Ants play important roles in ecosystems, yet they often go unnoticed. To
raise awareness of the importance and diversity of these tiny insects, the
Iimbovane Outreach Project* presented a training session for SANParks
Junior Rangers in the Karoo National Park recently.
The Iimbovane Outreach Project has been monitoring the ant diversity of
the Karoo National Park since 2006. To-date, the project has identified
approximately 63 morphospecies in the Park, many of which are important
for the seed dispersal of indigenous plant species, the breakdown of organic
material, soil turnover and nutrient recycling.

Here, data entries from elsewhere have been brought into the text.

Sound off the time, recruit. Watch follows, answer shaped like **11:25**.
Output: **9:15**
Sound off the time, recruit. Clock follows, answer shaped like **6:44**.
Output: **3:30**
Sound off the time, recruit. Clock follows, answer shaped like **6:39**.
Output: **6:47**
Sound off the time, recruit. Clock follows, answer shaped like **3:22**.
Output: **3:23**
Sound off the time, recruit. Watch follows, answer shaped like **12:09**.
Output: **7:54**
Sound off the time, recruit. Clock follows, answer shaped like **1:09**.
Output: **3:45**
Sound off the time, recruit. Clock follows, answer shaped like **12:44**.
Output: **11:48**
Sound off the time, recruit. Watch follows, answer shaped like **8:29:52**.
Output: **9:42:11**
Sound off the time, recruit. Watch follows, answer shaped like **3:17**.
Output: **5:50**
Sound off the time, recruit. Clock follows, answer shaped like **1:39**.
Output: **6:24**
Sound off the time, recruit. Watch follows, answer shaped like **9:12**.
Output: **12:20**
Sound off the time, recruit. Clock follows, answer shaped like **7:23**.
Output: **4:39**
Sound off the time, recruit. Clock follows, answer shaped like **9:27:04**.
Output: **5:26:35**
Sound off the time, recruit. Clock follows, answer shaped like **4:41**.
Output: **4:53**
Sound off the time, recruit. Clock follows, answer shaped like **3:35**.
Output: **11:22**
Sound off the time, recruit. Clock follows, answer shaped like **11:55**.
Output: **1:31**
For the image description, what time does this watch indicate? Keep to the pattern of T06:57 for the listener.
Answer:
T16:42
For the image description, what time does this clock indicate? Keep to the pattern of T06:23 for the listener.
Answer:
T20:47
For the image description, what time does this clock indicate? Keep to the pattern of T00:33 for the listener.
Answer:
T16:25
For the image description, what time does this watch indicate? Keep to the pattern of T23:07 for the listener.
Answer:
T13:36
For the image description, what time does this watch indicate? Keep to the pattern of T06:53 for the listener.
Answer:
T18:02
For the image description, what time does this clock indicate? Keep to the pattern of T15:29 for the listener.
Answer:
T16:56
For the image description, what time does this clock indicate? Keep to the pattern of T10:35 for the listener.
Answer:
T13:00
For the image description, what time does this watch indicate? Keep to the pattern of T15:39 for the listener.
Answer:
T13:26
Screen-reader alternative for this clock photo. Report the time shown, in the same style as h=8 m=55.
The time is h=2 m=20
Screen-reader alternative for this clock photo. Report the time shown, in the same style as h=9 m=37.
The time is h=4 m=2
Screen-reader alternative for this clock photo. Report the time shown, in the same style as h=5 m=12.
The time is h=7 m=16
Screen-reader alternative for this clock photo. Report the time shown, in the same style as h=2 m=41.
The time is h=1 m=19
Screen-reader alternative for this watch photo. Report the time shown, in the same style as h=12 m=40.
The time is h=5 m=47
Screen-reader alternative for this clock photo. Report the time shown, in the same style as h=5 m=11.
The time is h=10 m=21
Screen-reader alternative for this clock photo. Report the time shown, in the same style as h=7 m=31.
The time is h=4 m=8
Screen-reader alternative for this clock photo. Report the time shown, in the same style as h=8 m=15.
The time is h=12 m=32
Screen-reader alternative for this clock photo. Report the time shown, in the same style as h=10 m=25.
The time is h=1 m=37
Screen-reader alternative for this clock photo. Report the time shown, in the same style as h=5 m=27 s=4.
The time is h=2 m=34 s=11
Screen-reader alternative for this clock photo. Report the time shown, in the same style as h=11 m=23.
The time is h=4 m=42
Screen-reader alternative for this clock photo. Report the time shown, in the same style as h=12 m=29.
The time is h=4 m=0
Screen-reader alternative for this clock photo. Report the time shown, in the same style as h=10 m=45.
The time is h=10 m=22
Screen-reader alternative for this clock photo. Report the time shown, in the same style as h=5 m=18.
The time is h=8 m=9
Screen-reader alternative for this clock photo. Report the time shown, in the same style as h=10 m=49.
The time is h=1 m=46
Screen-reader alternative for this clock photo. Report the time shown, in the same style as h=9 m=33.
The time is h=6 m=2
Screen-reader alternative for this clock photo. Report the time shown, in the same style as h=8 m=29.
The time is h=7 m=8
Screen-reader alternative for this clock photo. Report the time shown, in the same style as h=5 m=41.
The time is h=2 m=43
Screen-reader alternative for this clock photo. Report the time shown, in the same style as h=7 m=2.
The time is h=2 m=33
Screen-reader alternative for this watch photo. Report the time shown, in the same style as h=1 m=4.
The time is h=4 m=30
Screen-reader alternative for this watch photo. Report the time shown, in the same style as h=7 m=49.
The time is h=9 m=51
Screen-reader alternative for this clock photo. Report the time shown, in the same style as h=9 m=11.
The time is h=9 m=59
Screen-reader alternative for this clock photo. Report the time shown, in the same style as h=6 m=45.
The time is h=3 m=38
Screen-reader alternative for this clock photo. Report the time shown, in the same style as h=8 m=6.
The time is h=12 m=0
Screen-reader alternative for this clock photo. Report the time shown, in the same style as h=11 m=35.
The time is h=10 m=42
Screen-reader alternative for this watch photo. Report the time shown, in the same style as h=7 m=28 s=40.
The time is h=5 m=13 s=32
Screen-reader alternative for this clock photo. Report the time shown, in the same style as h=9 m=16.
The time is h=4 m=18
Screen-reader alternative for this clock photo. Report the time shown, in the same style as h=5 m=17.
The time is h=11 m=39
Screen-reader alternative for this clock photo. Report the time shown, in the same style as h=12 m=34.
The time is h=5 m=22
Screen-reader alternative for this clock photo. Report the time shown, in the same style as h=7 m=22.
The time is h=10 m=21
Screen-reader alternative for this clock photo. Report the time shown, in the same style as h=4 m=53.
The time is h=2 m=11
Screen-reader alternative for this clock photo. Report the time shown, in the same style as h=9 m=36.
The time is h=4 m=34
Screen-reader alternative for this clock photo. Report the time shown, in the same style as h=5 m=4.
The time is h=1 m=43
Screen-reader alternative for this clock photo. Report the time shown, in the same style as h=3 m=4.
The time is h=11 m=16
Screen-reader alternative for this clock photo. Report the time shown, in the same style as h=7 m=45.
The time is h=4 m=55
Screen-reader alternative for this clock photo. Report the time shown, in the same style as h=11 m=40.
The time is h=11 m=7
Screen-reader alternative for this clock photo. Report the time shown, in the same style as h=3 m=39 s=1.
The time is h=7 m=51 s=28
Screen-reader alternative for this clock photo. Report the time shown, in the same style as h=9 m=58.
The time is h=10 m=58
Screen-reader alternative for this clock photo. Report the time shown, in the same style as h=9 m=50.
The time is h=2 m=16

Anoplolepis steingroeveri,
Crematogaster melanogaster and Meranoplus cf. peringueyi are some of
the most common and abundant species found in the Park.
The session, entitled “Amazing Ants of Karoo National Park”, gave
the Junior Rangers an overview of the significant role that ants play in
ecosystems and how scientists identify different species. It also introduced
the Junior Rangers to sampling methods, and through trying each method,
the youngsters came to see the advantages and limitations of each method.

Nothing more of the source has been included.